| TASK TO COMPLETE |
Once you reach the line containing "blue cap [503,555,538,586] -> none", reproduce it and every later line exactly, through the end of the data.

| DATA PROVIDED |
=== Begin Enclosure ===

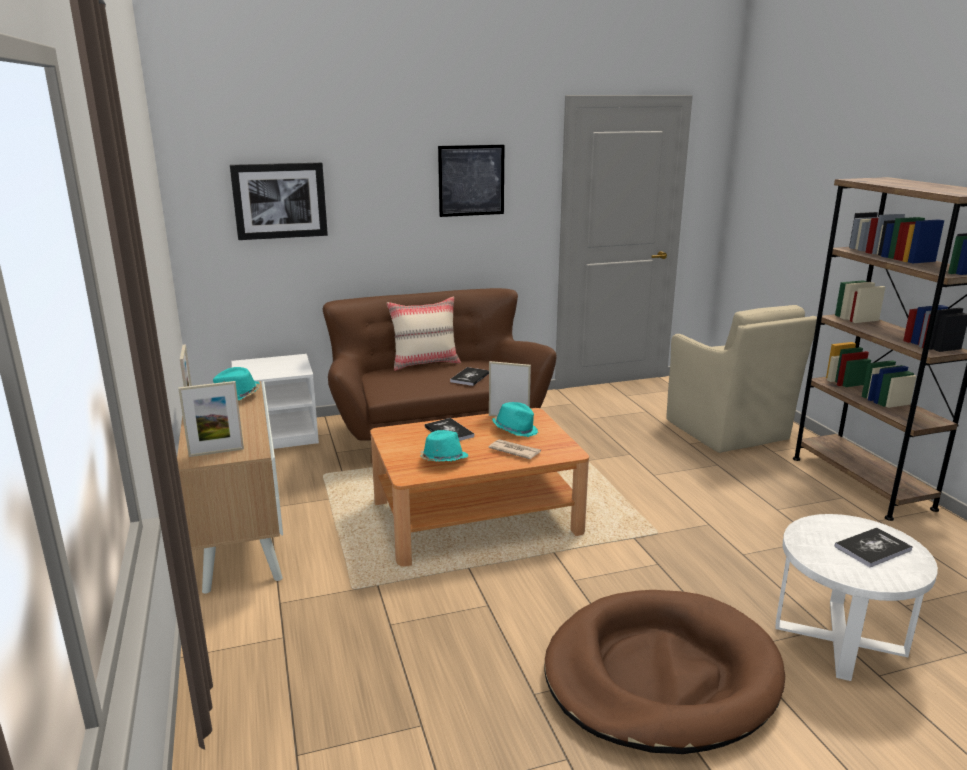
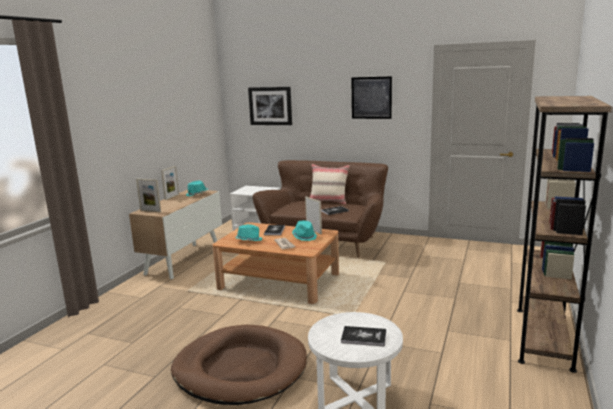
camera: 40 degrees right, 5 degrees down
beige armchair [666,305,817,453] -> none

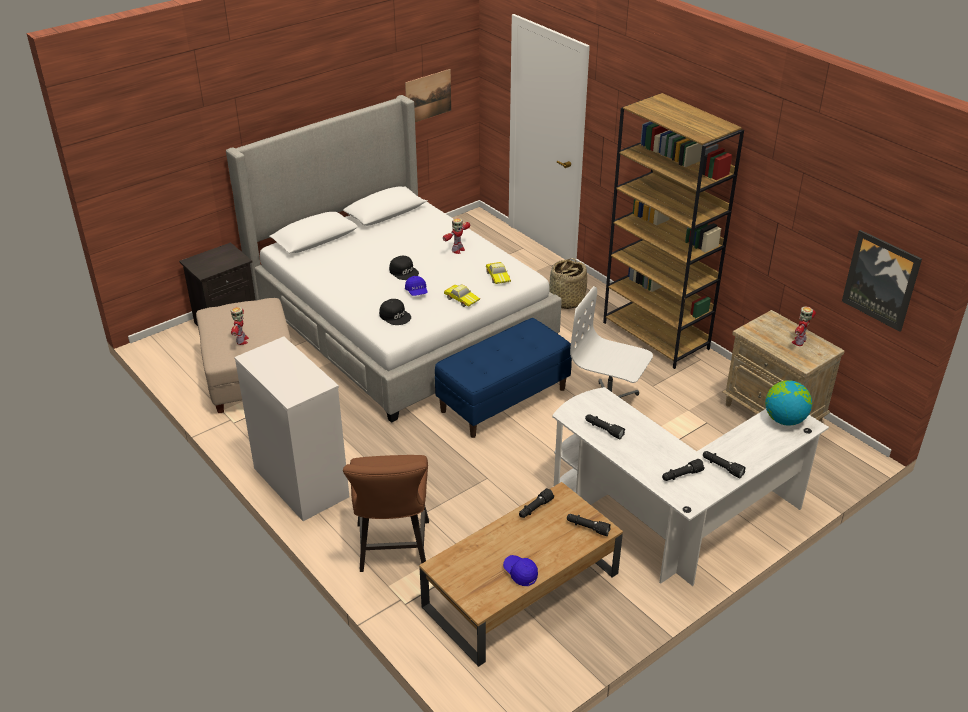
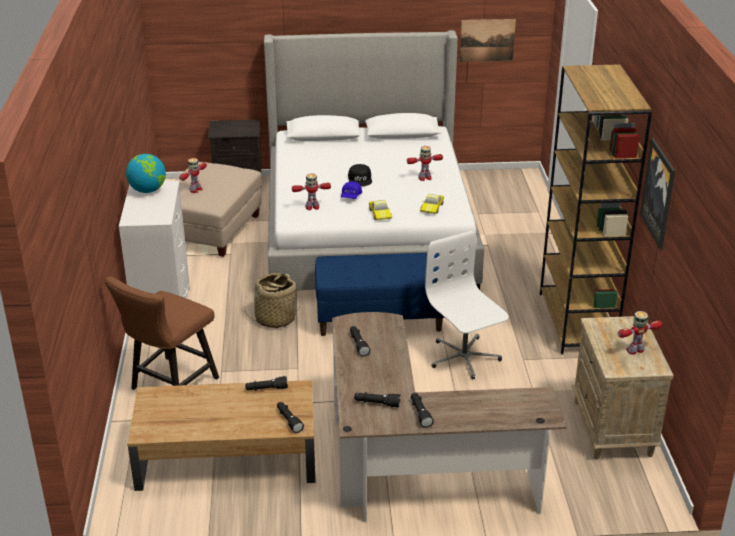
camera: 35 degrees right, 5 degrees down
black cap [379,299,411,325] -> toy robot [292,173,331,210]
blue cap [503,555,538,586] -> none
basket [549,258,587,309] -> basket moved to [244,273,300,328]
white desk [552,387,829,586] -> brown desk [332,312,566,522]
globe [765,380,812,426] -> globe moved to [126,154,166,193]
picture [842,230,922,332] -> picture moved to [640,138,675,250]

=== End Enclosure ===

| THE ANSWER |
blue cap [503,555,538,586] -> none
basket [549,258,587,309] -> basket moved to [244,273,300,328]
white desk [552,387,829,586] -> brown desk [332,312,566,522]
globe [765,380,812,426] -> globe moved to [126,154,166,193]
picture [842,230,922,332] -> picture moved to [640,138,675,250]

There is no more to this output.